# Sayfadan Alıntı:
● ● ● ● ●

Savunma sanayisinde yerlilik oranını yüzde 20'den yüzde 70'lerin üzerine çıkardıklarına işaret eden Erdoğan, sözlerini şöyle sürdürdü:

"Amerika'ya 'bize insansız hava aracı verin' dediğimiz zaman bize ne dediler biliyor musunuz? 'Kongreden geçiremedik.' Şimdi ne oldu? İnsansız hava aracımızı yapıyor muyuz? Zaten silahlı insansız hava aracını hiç vermiyorlardı. Şimdi silahlı insansız hava aracımızı da yapıyor muyuz? Bitmedi, şimdi onun bir daha üzerine gittik. İnşallah yakında o da test edildi, başarıldı, Akıncı devreye giriyor. Bütün bunlarla beraber Cudi Dağı'nda, Gabar'da, Bestler deresinde bu teröristleri ne yapıyoruz, inlerine tıkıyoruz, inlerine. Eğer içeride bugün teröristler kaçacak delik arıyorlarsa bundan. Eğer bu imkanlarımız olmasaydı bunu başaramazdık. Şimdi ne oldu? Şimdi yerli olarak, milli olarak güçlüyüz, daha sağlamız ve her geçen gün daha ileri gidiyoruz."

● ● ● ● ●

# İncelenecek Malzeme:
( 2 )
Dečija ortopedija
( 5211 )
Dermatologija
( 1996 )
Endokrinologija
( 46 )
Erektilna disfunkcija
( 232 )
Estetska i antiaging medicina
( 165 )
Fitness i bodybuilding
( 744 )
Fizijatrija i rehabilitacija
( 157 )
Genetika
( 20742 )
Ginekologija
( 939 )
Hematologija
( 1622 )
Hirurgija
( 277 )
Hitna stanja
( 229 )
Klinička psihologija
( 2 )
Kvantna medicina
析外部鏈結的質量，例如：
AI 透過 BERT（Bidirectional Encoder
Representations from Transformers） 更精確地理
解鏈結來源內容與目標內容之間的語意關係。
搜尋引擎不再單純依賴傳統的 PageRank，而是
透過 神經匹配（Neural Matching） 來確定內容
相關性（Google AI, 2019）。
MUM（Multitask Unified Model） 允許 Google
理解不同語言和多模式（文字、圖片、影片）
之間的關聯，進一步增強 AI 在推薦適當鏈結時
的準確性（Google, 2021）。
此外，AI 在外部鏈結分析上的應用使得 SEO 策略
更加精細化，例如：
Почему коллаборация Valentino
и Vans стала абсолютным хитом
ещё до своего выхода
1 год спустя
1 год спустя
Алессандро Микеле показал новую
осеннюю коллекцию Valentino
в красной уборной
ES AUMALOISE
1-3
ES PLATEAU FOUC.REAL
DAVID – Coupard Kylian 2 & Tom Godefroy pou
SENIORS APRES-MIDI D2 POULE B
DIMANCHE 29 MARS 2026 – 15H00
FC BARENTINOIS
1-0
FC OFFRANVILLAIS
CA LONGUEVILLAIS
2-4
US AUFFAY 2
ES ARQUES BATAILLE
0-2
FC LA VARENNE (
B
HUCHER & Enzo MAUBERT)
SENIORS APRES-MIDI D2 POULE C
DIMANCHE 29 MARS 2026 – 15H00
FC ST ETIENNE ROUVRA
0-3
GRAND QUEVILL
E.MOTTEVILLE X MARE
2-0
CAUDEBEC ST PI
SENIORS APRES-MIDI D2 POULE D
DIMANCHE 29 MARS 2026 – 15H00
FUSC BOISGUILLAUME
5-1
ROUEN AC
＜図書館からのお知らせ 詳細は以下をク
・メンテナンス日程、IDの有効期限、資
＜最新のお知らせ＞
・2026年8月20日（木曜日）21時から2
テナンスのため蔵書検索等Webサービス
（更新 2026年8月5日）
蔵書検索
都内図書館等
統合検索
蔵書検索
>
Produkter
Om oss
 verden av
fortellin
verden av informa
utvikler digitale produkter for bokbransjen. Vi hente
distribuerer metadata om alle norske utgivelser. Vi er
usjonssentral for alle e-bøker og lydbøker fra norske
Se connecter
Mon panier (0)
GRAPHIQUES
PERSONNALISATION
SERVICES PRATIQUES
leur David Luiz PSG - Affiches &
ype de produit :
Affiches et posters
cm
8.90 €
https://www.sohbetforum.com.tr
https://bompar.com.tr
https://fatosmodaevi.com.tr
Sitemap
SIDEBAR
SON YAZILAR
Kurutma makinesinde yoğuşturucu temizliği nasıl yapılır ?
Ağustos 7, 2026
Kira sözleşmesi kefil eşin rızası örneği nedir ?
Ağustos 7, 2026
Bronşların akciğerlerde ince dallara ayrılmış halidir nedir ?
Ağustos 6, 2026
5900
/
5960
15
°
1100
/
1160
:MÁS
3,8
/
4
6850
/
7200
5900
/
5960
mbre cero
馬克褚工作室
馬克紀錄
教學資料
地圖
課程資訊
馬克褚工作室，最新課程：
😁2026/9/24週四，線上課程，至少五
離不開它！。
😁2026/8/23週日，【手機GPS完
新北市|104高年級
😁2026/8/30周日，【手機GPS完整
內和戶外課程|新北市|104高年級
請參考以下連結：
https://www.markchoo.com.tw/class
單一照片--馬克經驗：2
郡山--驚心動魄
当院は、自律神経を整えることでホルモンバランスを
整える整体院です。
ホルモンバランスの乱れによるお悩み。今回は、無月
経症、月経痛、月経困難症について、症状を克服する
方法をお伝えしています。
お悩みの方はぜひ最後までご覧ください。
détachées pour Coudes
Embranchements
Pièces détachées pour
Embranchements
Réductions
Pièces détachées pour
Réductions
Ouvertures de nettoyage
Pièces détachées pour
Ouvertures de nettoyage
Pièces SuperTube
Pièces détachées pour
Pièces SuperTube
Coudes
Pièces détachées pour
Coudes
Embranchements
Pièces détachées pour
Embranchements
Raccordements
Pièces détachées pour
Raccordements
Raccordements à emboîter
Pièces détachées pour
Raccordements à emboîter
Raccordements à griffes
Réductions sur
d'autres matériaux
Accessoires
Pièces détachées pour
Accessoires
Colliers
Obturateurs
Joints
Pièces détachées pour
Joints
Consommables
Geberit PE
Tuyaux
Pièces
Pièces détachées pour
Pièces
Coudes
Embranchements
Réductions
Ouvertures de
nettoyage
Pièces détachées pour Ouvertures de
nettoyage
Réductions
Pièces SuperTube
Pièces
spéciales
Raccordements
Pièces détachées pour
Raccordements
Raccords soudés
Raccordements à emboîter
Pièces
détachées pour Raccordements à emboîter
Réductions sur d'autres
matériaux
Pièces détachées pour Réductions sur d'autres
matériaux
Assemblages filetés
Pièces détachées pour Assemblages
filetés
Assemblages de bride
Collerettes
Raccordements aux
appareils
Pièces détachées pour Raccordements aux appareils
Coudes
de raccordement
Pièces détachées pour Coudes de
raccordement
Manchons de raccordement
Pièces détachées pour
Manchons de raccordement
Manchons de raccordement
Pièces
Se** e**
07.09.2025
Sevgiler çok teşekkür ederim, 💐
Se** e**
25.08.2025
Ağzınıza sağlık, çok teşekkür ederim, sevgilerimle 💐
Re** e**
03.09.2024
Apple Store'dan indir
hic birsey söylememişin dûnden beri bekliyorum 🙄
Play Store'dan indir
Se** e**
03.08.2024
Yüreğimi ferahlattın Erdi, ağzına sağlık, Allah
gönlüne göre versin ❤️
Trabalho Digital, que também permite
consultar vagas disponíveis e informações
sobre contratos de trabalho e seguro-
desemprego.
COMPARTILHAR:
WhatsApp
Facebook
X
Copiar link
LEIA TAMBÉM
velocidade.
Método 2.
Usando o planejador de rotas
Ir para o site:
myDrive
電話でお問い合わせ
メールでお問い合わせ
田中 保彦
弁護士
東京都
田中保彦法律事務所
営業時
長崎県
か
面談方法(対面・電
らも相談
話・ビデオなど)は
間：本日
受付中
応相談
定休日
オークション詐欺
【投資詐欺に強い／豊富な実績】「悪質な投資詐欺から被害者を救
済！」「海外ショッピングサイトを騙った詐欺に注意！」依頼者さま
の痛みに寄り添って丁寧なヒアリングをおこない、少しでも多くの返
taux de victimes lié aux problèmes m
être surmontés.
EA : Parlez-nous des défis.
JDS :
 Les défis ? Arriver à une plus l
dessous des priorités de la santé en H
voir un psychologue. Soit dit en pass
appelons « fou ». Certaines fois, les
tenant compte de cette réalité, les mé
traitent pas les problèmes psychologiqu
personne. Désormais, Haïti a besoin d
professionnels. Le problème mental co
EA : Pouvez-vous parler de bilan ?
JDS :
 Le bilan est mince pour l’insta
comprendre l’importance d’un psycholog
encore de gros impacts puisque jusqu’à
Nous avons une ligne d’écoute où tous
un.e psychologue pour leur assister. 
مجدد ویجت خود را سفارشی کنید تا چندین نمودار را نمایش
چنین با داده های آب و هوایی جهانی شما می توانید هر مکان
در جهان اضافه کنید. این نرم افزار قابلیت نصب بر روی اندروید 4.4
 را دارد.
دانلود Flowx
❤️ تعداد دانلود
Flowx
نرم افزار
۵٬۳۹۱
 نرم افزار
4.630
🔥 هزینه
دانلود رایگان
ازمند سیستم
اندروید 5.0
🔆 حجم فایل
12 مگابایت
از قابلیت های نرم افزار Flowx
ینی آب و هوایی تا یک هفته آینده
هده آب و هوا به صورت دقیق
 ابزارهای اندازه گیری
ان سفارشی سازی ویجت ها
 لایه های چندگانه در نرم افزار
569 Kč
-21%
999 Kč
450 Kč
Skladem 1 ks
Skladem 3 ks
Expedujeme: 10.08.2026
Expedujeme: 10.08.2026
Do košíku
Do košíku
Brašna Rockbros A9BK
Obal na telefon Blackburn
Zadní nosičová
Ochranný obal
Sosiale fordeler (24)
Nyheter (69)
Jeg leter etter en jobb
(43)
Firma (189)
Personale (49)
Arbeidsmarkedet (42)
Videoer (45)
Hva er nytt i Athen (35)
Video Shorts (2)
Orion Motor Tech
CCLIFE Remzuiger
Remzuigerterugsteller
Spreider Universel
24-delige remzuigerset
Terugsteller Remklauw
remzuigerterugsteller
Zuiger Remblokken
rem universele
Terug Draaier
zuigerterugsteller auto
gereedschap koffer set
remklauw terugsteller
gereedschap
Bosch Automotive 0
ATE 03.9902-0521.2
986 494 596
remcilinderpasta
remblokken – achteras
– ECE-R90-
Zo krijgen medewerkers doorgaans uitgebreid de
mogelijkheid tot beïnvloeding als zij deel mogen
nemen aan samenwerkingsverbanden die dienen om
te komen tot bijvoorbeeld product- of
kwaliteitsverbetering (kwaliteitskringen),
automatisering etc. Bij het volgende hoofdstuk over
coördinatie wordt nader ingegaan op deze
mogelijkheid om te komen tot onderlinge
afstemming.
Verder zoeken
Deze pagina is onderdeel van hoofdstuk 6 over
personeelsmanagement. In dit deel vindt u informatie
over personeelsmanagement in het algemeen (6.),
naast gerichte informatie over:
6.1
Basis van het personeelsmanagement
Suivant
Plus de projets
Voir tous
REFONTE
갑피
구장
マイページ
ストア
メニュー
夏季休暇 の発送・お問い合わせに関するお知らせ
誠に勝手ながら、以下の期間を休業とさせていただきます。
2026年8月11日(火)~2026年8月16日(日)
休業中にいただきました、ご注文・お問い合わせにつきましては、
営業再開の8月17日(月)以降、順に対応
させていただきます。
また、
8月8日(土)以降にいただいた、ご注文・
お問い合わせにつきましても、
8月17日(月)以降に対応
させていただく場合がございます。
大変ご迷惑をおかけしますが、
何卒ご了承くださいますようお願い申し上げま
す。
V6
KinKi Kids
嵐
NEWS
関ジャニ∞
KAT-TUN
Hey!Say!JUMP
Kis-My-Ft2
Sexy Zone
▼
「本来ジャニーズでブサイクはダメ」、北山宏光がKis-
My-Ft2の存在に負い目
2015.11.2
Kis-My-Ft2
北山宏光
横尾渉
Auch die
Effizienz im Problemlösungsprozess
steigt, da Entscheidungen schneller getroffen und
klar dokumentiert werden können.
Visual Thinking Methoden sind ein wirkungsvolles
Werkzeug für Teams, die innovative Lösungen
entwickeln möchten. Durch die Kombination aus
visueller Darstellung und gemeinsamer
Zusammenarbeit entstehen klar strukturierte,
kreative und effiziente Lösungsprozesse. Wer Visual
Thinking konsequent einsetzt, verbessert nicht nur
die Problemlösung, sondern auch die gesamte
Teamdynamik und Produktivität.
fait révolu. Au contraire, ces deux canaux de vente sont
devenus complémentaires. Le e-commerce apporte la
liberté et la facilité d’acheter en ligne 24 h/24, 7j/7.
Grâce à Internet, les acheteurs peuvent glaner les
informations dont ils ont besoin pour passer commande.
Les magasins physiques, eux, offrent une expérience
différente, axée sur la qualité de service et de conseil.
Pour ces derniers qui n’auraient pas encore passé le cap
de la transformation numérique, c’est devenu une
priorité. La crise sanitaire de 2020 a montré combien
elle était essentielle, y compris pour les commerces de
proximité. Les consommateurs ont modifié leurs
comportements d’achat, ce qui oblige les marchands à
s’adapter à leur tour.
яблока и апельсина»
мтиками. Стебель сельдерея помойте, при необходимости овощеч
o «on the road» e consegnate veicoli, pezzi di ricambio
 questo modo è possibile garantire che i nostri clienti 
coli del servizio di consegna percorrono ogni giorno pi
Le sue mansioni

● ● ● ● ●

# İstenen:
Savunma sanayisi metnini kaldığı yerden alıp sürdürebilir misin? Malzemenin savunma sanayisi metniyle hiçbir ilgisi yok.

# Görev Çıktısı:
Türkiye'nin savunma sanayinde yılda 3-4 milyar dolar ihracat yaptığını belirten Erdoğan, şunları kaydetti:

"Şimdi biz artık tankımızı da üretiyoruz, zırhlı taşıyıcılarımızı da üretiyoruz. Bay Kemal konuşuyor. Bay Kemal kafayı Sakarya'ya takmış. Sakarya'nın evladı, Arifiye'deki tank fabrikasının ne işe yaradığını çok iyi biliyor. Biz Arifiye'deki tank fabrikasını satmadık, tam aksine sürekli olarak yenilenemeyen, eski teknolojiye mahkum kalan Arifiye'deki tank fabrikası bir defa BMC denilen -ki İzmir'dedir bu fabrika- şimdi bunun Sakarya'da Katar ve Türk şirketleri ortaklaşa olarak yenisini kuruyorlar. İşte bu arada da Arifiye'deki tank fabrikasını da yine BMC, Katarlılarla ortaklaşa buraya 50 milyon dolar yatırım yapmak suretiyle burayı yeniliyorlar, röleve ediyorlar. Böylece inşallah tanklarımızın yenilenmesi, tamiri, bakımı, üretimi orada ve bütün bu zırhlı taşıyıcılar yine Karasu'da Sakarya'da üretimi yapılacak. Aynen şu anda İzmir'deki BMC'de neler üretiliyorsa Sakarya'daki Karasu'da o üretilecek. Ama yalan Bay Kemal'de bol. Akşam yalan, sabah yalan. Onun için bizim tabii yalanda onunla baş etmemiz mümkün değil."

'Kılıçdaroğlu gelmedi, bayağı üzüldüm'

Bugün Menemen-Aliağa-Çandarlı Otoyolu'nun açılışını yaptıklarını anımsatan Erdoğan, "İzmir milletvekili olduğu için dedim belki gelir. Onu (Kılıçdaroğlu) da davet ettim. Gelmedi. Bayağı üzüldüm. Üzüldüm, onu da aramızda görmek isterdim ama gelmedi. Kendi bilir." diye konuştu.

Erdoğan, Bergama ilçesinde vatandaşlara hitabında, bugün dünyanın en büyük savunma şirketleri içerisinde 5 Türk firmasının bulunduğuna dikkati çekti. "Ekonomiyle ilgili kararlarımızı alırken de terörle mücadeleyi yürütürken de kimseden icazet almıyoruz." diyen Erdoğan, Türkiye'nin menfaati neyi gerektiriyorsa onu yapıp uyguladıklarını vurguladı.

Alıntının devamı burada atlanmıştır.